The multiconfigurational time-dependent Hartree for fermions: Implementation, exactness and application to few-fermion tunneling to open space

TL;DR

This paper introduces an efficient implementation of the multiconfigurational time-dependent Hartree method for fermions, demonstrating its accuracy and applying it to analyze the tunneling behavior of few-fermion systems escaping a trap.

Contribution

The paper develops a new MCTDH-X software package for fermions, extending existing methods, and validates its accuracy through benchmark models and a detailed study of fermion tunneling.

Findings

MCTDHF can solve time-dependent many-fermion Schrödinger equations with arbitrary precision.

The study confirms the sequential nature of fermion tunneling and links it to chemical potentials.

The method accurately captures two-fermion correlation functions during tunneling.

Abstract

We report on an implementation of the multiconfigurational time-dependent Hartree method (MCTDH) for spin-polarized fermions (MCTDHF). Our approach is based on a mapping for opera- tors in Fock space that allows a compact and efficient application of the Hamiltonian and solution of the MCTDHF equations of motion. Our implementation extends, builds on and exploits the recursive implementation of MCTDH for bosons (R-MCTDHB) package. Together with R-MCTDHB, the present implementation of MCTDHF forms the MCTDH-X package.
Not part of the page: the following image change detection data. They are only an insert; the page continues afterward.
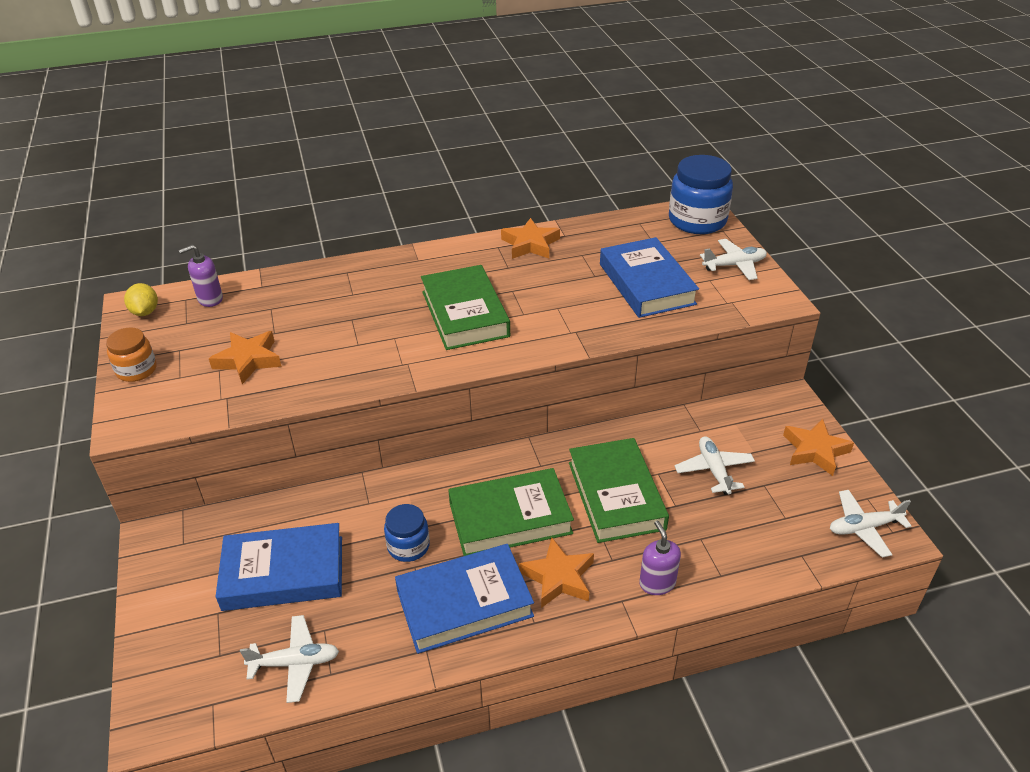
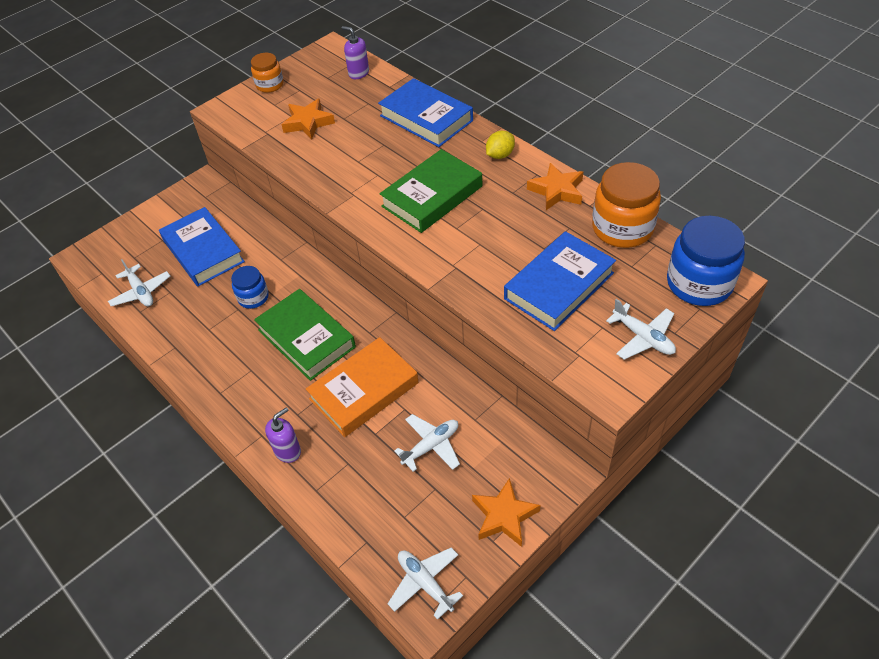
camera: 65 degrees right, 10 degrees up
yellow lemon [124,283,158,316] -> yellow lemon moved to [486,131,515,159]
blue book [395,544,534,654] -> blue book moved to [378,78,473,147]
orange star [519,538,594,608] -> none
green book [569,438,669,543] -> orange book [306,337,419,437]
none -> orange jar [592,162,661,248]

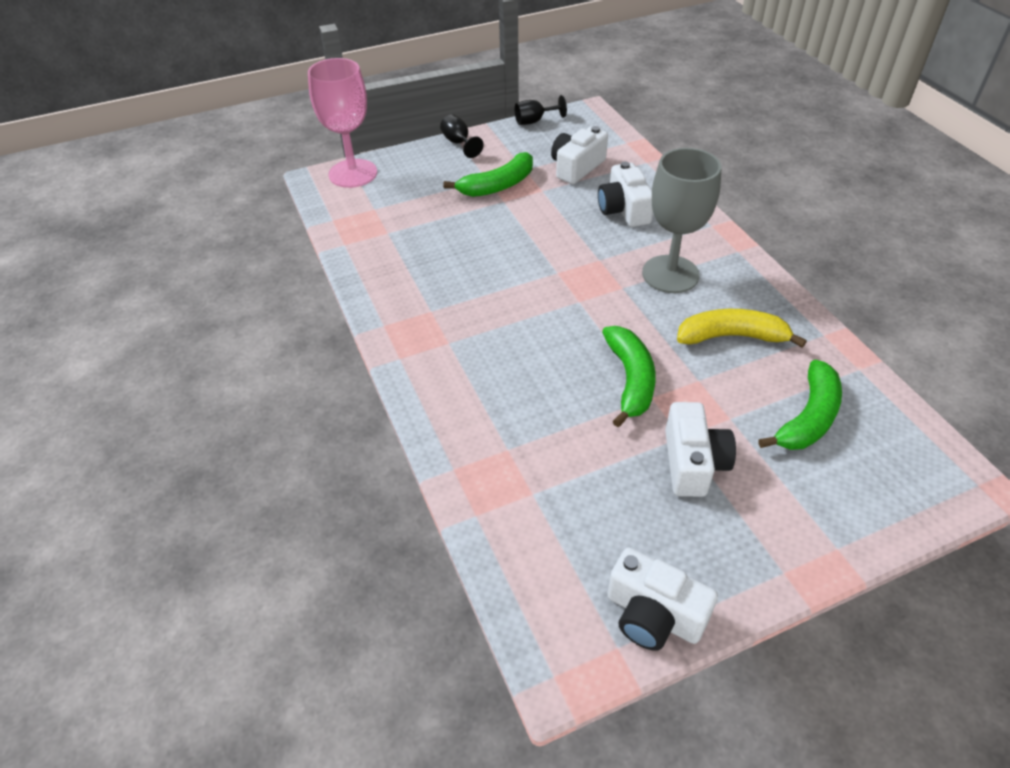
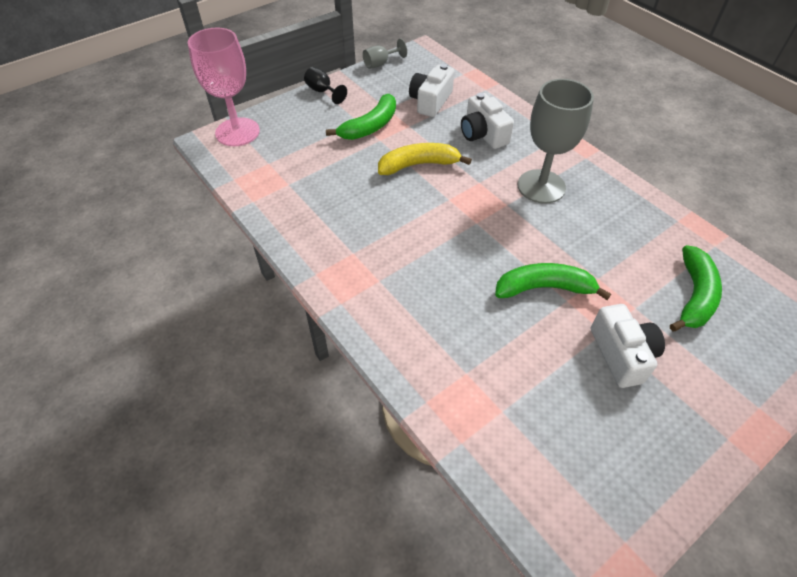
camera: 15 degrees left, 5 degrees up
black goblet [515,95,567,125] -> grey goblet [363,39,407,69]
green banana [602,326,656,427] -> green banana turned 75 degrees counterclockwise [495,263,611,300]
white camera [607,548,718,651] -> none
yellow banana [677,309,807,348] -> yellow banana moved to [378,143,472,175]

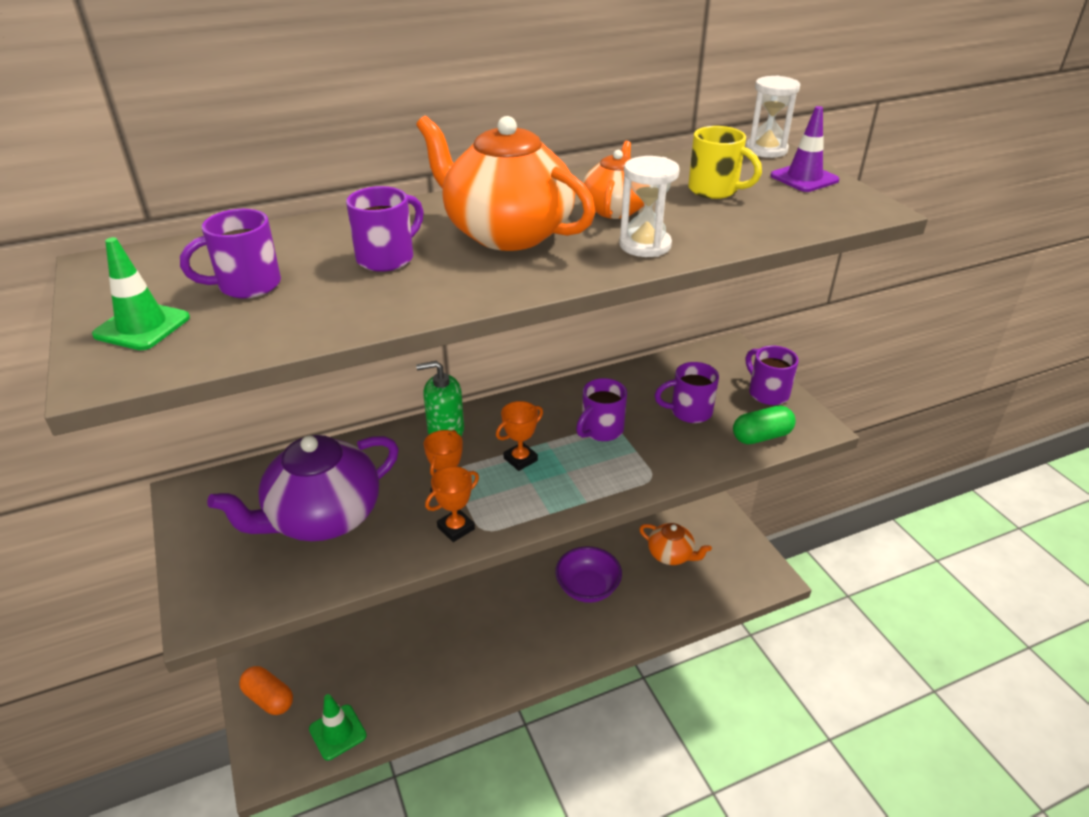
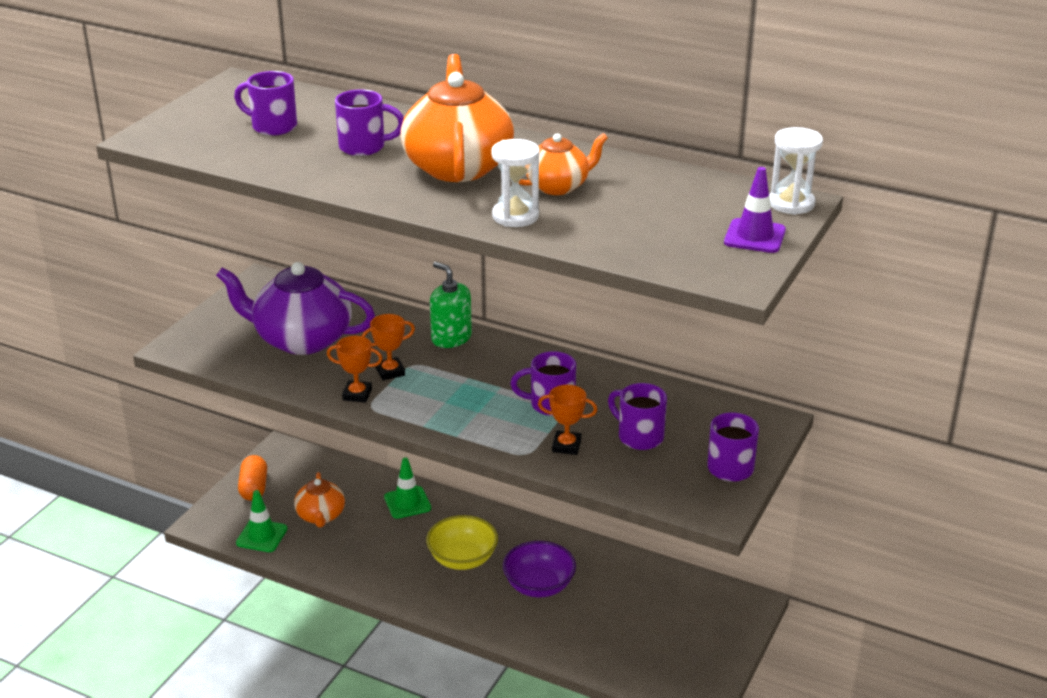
camera: 50 degrees right, 5 degrees down
green traffic cone [92,237,190,350] -> green traffic cone moved to [384,458,431,519]
orange trophy [496,401,543,471] -> orange trophy moved to [538,385,597,455]
orange teapot [639,523,712,565] -> orange teapot moved to [294,472,345,528]
yellow mug [688,126,762,199] -> none
green capsule [733,406,796,444] -> none
none -> yellow bowl [426,515,498,570]

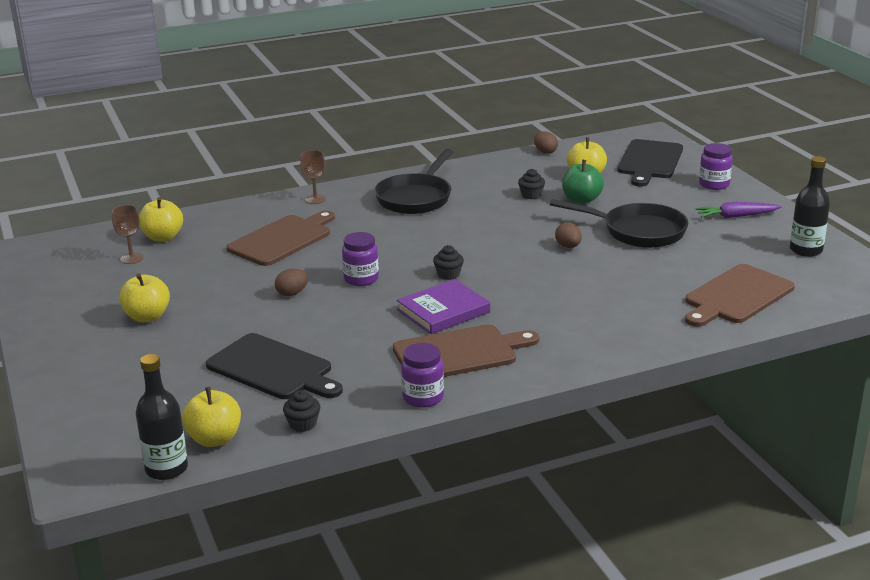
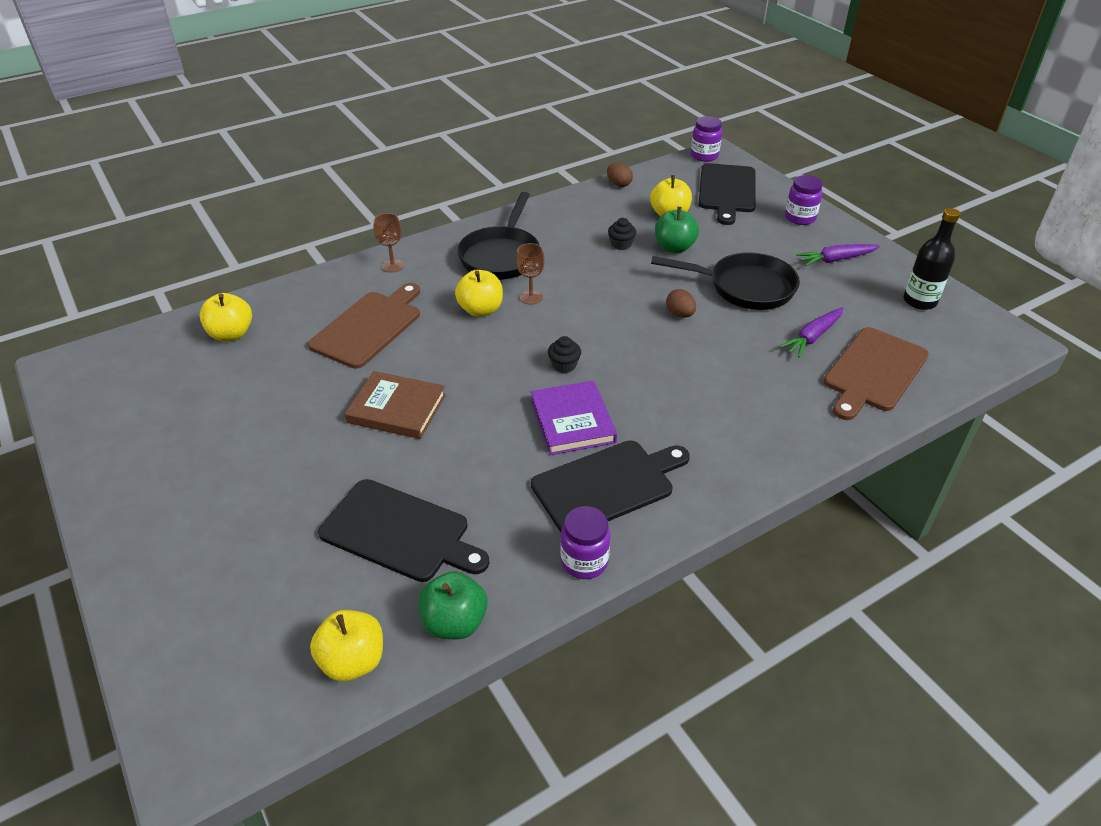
camera: 10 degrees left, 15 degrees up
brown goblet [112,205,144,264] -> brown goblet moved to [516,243,545,305]
yellow apple [119,273,170,322] -> yellow apple moved to [455,270,503,317]
black bottle [136,354,188,480] -> none
brown egg [275,269,308,296] -> brown book [345,371,446,439]
black cupcake [283,390,320,432] -> green apple [419,571,487,639]
purple jar [342,232,379,286] -> purple jar moved to [691,116,722,162]
brown cutting board [393,324,539,377] -> black cutting board [531,440,690,532]
purple book [397,279,490,334] -> purple book turned 60 degrees counterclockwise [531,381,617,455]
none -> purple carrot [780,307,843,357]

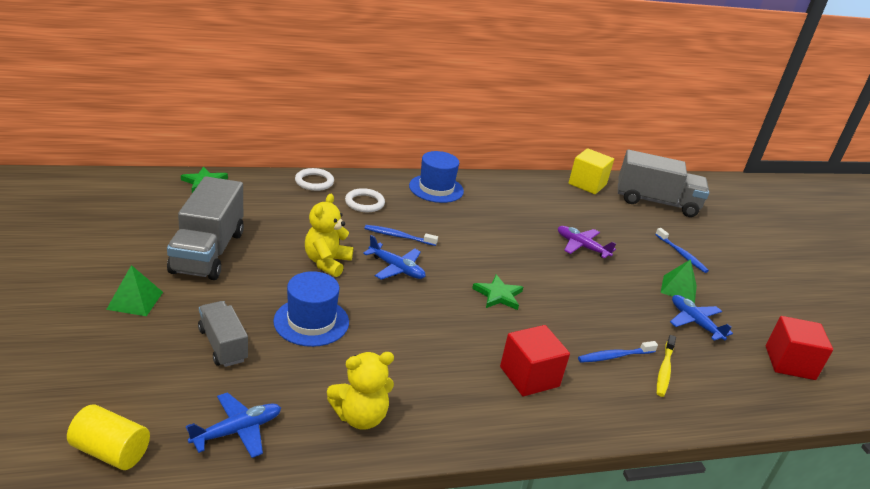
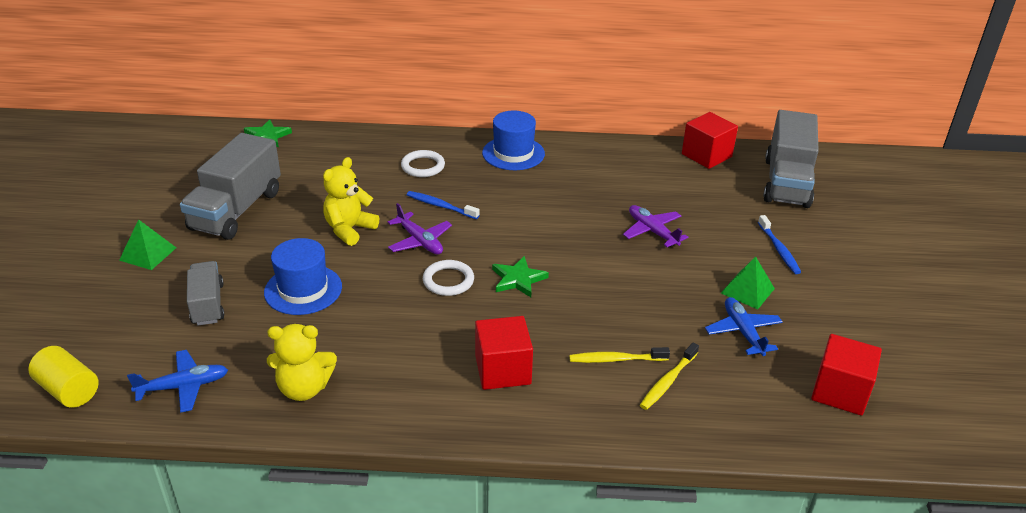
camera: 20 degrees right, 5 degrees up
white ring [295,168,334,191] -> white ring moved to [423,260,474,296]
blue plane [363,235,426,280] -> purple plane [388,203,452,255]
yellow cube [569,148,614,194] -> red cube [682,112,738,169]
blue toothbrush [578,341,658,363] -> yellow toothbrush [569,347,670,363]
grey truck [618,150,709,217] -> grey truck turned 75 degrees clockwise [763,110,819,208]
We benchmark the accuracy of the algorithm with the harmonic interaction model and a time-dependent generalization thereof. These models consider parabolically trapped particles that interact through a harmonic interaction potential. We demonstrate, that MCTDHF is capable of solving the time-dependent many-fermion Schr\"odinger equation to an in principle arbitrary degree of precision and can hence yield numerically exact results even in the case of Hamiltonians with time-dependent one-body and two-body potentials. As an application we study the problem of two initially parabolically confined and charged fermions tunneling through a barrier to open space. We demonstrate the validity of a model proposed previously for the many-body tunneling to open space of bosonic particles with contact interactions [Proc. Natl. Acad. Sci. USA 109, 13521-13525 (2012)]. The many-fermion tunneling can be built up from sequentially happening single-fermion tunneling processes. The characteristic momenta of these processes are determined by the chemical potentials of trapped subsystems of smaller particle numbers: the escaped fermions convert the different chemical potentials into kinetic energy. Using the two-body correlation function, we present a detailed picture of the sequentiality of the process and are able to tell tunneling from over-the-barrier escape.